Птица и череп - страница 44
– Если бы вы остались, адаптация прошла бы… проще, – говорил голос врача.
Ответа Шин не ожидал, но он всё же последовал.
– У меня нет времени на это, – ответил голос утомленно. Раздались звуки открывания дверей и шаги.
В этот раз Шин почти догадался, где слышал этот голос, но сон победил – реальность схлопнулась, как мухоловка.
Утро встретило Шина как в классической истории – ярким светом прямо в глаза. По той причине, что вчера после медцентра, едва добравшись до комнаты, всё, что он мог сделать, упасть замертво и спать, спать, спать. И это новое утро выдалось отвратительным. Дело было не только в высокой яркости, в пробуждении, а в том, насколько хреново после вчерашнего оно проходило. Пачка адаптивных витаминок помогала очень плохо.
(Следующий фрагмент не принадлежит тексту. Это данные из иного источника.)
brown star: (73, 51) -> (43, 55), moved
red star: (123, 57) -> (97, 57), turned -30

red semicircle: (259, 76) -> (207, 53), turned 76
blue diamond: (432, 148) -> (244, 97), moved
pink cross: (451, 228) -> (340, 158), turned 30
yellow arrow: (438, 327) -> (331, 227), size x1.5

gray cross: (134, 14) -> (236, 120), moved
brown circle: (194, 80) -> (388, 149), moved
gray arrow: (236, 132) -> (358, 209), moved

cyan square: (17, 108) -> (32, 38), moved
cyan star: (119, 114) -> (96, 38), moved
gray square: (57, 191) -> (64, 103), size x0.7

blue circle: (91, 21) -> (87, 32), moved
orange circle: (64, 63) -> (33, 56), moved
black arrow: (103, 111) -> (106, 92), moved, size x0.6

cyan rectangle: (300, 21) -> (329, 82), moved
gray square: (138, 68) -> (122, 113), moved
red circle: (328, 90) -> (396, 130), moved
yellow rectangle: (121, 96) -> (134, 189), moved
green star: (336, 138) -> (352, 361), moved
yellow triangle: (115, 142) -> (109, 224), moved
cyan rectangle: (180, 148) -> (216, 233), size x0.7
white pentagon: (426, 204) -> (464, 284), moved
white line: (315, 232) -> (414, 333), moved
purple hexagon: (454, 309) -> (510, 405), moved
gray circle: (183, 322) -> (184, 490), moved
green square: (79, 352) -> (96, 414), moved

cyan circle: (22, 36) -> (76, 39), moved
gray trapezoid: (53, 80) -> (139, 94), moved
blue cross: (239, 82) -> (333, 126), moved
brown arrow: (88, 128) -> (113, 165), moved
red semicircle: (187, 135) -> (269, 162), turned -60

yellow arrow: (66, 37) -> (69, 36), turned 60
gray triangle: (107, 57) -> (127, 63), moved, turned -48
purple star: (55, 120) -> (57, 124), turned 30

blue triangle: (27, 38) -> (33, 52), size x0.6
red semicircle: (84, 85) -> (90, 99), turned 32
Плюсы были – стены для передвижения стали не так уж необходимы, однако ощущал себя Шин так же паршиво, как и вчера.
Он так и не смог вспомнить, кто притащил его в медцентр. События, словно сон, превратились в сплошную мешанину, которая ни разу не собиралась быть хоть немного полезной. Сон тоже никак не спасал. Во многом, потому что Шин уже выспался достаточно, чтобы организм отказывался засыпать, и всё, что оставалось – лежать и бездумно смотреть в потолок. Шин так и не смог найти объяснение тому, откуда выбрались проблемы со зрением, но они почти сошли на нет. Из вчерашнего кошмара остались только слабость и озноб. Но к ним прибавилась головная боль от слишком большого количества сна.
Лежать и не двигаться было лучшей идеей, что могла прийти Шину в голову.
Лежать и не двигаться было и худшей идей, потому что в тишине из темных глубин начинали лезть мысли.
Те самые, которые уже посещали его несколько раз до этого – мысли о бесполезности. Не то, чтобы он считал себя избранным, гениальным или тем, кто был лучше всех. Возможно, в какой-то небольшой степени, Шину хотелось в это верить, но он старался разумно оценивать свои возможности. Но это ведь касалось всех, разве нет? Каждый уверен в своей неповторимости – это суть разумной жизни. Шин так и думал, он полагал, что сам по себе достаточно важен и полезен для мира, но и не мог думать так слишком долго, ведь всё вокруг в тоже время только и старалось доказать, как он не был прав. Проценты совместимости, кот с книгами (как же Фима его называла?), Дух, который не воспринимал его как что-то большее, чем заигравшегося ребенка… Серьезно! Он даже не пытался сделать вид, что его задевают все странные поступки Шина и его отношение. Насколько в глазах Духов Шин выглядел маленьким и ничтожным? Насколько все они были маленькими и ничтожными в сравнении с кем-то, кто видит таких каждый день на протяжении многих-многих лет?…
Подобные мысли приводили Шина в бешенство. Но он также понимал, что злится только на себя: на свою бесполезность, безрезультатность стараний, на то, что, если смотреть на ситуацию трезвым незамутненным взглядом, Шин здесь словно маленький потерявшийся ребенок, который сам не знает, что он делает и для чего.
Каков был шанс пройти в число участников? Ну, быть может, небольшой. Но каков шанс того, что первый же противник не превратит его в кучку бесполезной органики при первой же ошибке? В этом была правда – в том, что относиться несерьезно к месту, где половина готова убивать, очень и очень плохая затея.
Шин пытался быть серьезен. Но, смотря правде в глаза, задавался резонным вопросом: а что он мог сделать? Пережить несколько дней и надеяться на лучшее? Он осознавал так четко, что единственный путь к успеху, доступный ему – великая удача. У него не было особых сил, чтобы призывать удачу на свою сторону. Ни у кого таких не было. Маленький никчемный мальчик вроде него, который хотел стать частью чего-то важного и надеялся на то, что мир окажется не таким уж страшным за пределами его маленький комнаты – вот кто он. Это было Шину прекрасно известно. Теперь он видел всё предельно четко. И от этого ему было больнее всего.